There was once a time when June 16th represented the most significant day in any angler’s calendar. But, as Steve Partner argues, that’s not the case any more….
When it actually happened no-one can say, but happen it surely has: June 16th has lost its magic.
Not all of it has gone, of course. For some – those who only ever fish running water or venues where bye-laws are still upheld – it still retains some of the old majesty. But not for many. What was once the defining day in the angler’s calendar has become just another date in the diary.
For the less sentimental, it matters not. For others, those with a bit more romance in their soul, it’s the loss of another tradition from a more innocent era before commercial pools, 100lb weights, 16m poles and stunted carp.
They mourn the loss of that feeling of anticipation, the butterflies-in-the-stomach-can’t-sleep-the-night-before excitement that once preceded its arrival. They pine for the build-up, the preparation, the needless but no less enjoyable trips to the tackle shop as the days count down. They wish for a return to a time when weeks were spent reading, planning, visiting and pre-baiting. Most of all they miss that unique feeling of being on the bank as dawn breaks on opening morning.
What we have now is a new generation of anglers brought up on easy fish-a-chuck commercials that never shut, or runs waters where success isn’t measured by how many but how big. June 16th? They really don’t know what all the fuss is about.
The real irony is that we brought this on ourselves. The clamour from within the industry for the abolition of the closed season, first on stillwaters in 1995, then canals in 1999 – built on a belief that more days to fish would lead to a boost in the trade – was the beginning of the demise.
Now we take all-year-round fishing for granted and, as such, we have left the ‘Glorious 16th’ without any great relevance or meaning. But does it really matter – and does anyone care? So many of the sport’s old traditions have already been eroded by the never ending wave called advancement that another surely matters not? Who cares about a date that, on most lakes, ponds, pits and canals, is lost among 364 other days? Not many, it seems.
There are, of course, a minority of anglers who exclusively fish rivers, and for those June 16th will forever be a massive day in the calendar. But they populate a tiny, tiny fraction of the sport. There are even the devout traditionalists who resist change and refuse to visit stillwaters in any guise for three months after March 14th. But these are fewer still.
No, the vast majority, it seems, don’t really care at all.
Some, it’s true, do feel a sense of guilt about it. These are the anglers who tried to resist change when the rules were first amended but, like children in an unmanned sweet shop, temptation became too great and their will-power wilted. Feelings of remorse disappeared the moment the float went under. Why wait until June 16th when you can fish your favourite stillwaters in April and May?
Specimen-hunters, meanwhile, didn’t think twice. They had got what they always wanted – the chance to target species like tench at their heaviest, pre-spawning weights, and they grasped the opportunity without a glimmer of guilt. Weights naturally jumped, and serious-looking men in floppy hats soon stared out from the pages of the angling press with bloated, obese specimens and the fishing world celebrated rather than condemned their captures. Suddenly no-one really cared about June 16th any more.

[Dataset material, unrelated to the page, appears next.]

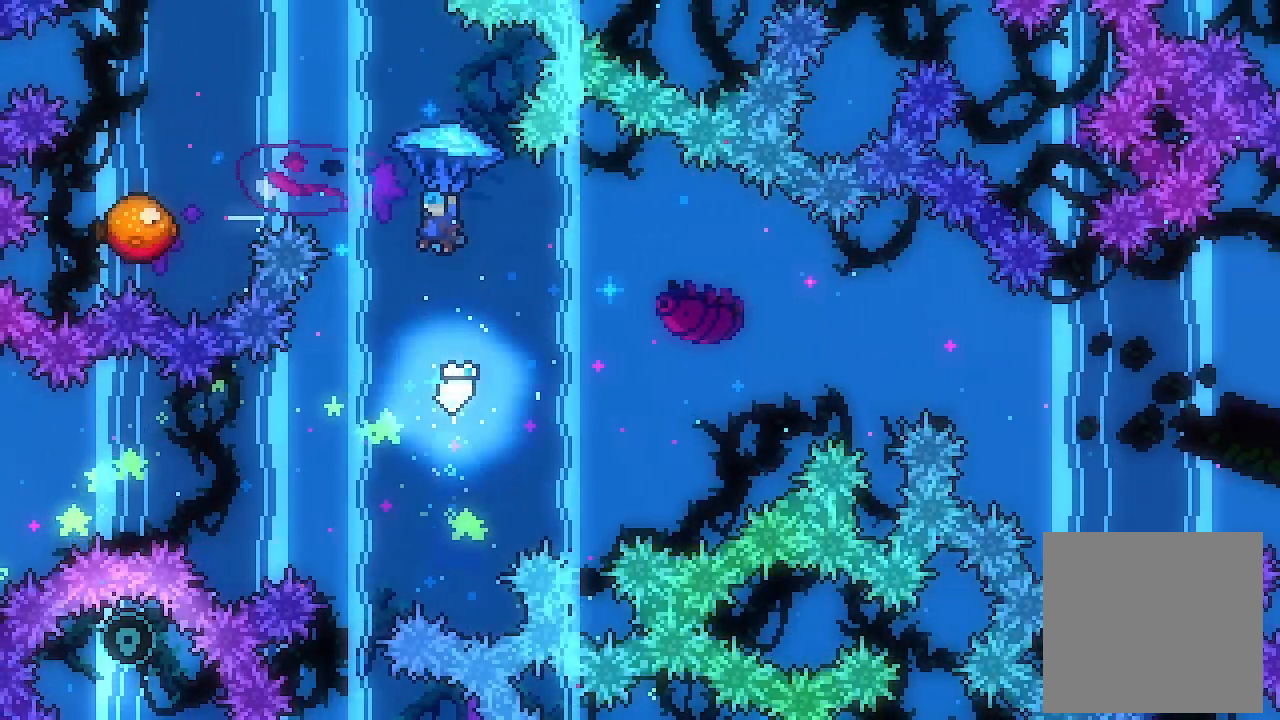
{"buttons": ["L2"], "left_stick": "center", "events": [[500, "DPAD_LEFT", "up"], [500, "DPAD_UP", "up"]]}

Matchmen, too, saw the extra three months as a bonus. More days to fish meant more contests to compete in and, naturally, more money to win. And for them, cash is king.
As for pleasure anglers, they simply love to fish. Ninety-three extra days were never going to be wasted, particularly at a time of the year when the weather begins to wear a kind face again, so they grabbed the opportunity with both hands. No longer did they have to head to the coast or to the trout reservoirs in search of their fishing fix – their local waters could now provide that all year round.
The trade saw pound signs. The assumption was simple – more fishing days meant more money. But it didn’t turn out that way. What was gained in the coarse market was lost in the others, and the pre-June 16th rush, when the next-best thing to fishing was being in a tackle shop talking about it, was lost and the expected upsurge in profits never materialised.
Instead, what the sport was left with was increasingly one-dimensional anglers who, having given up on sea and game fishing during the old closed season, found themselves spending their entire time in pursuit of freshwater species. As a result, the sport has become a duller, less colourful place and the genuine all-rounder – the angler who can fish for all species, regardless of disciplines – is largely a thing of the past.
So, does it really matter that June 16th has lost its magic? No, not from a practical point of view anyway. But on another, more spiritual level it matters hugely. Much of what makes fishing great is the anticipation, the hope and the excitement that precedes every trip. And June 16th stood as the greatest manifestation of all that expectancy.
Remember, it was a majority of anglers who, back in the 1990s, wanted year-round fishing on stillwaters and canals. Eventually they got their way. A growing number now want to truly render June 16th obsolete by lifting the closed season on rivers too. But as many of those original campaigners will now testify, you really do have to be careful what you wish for.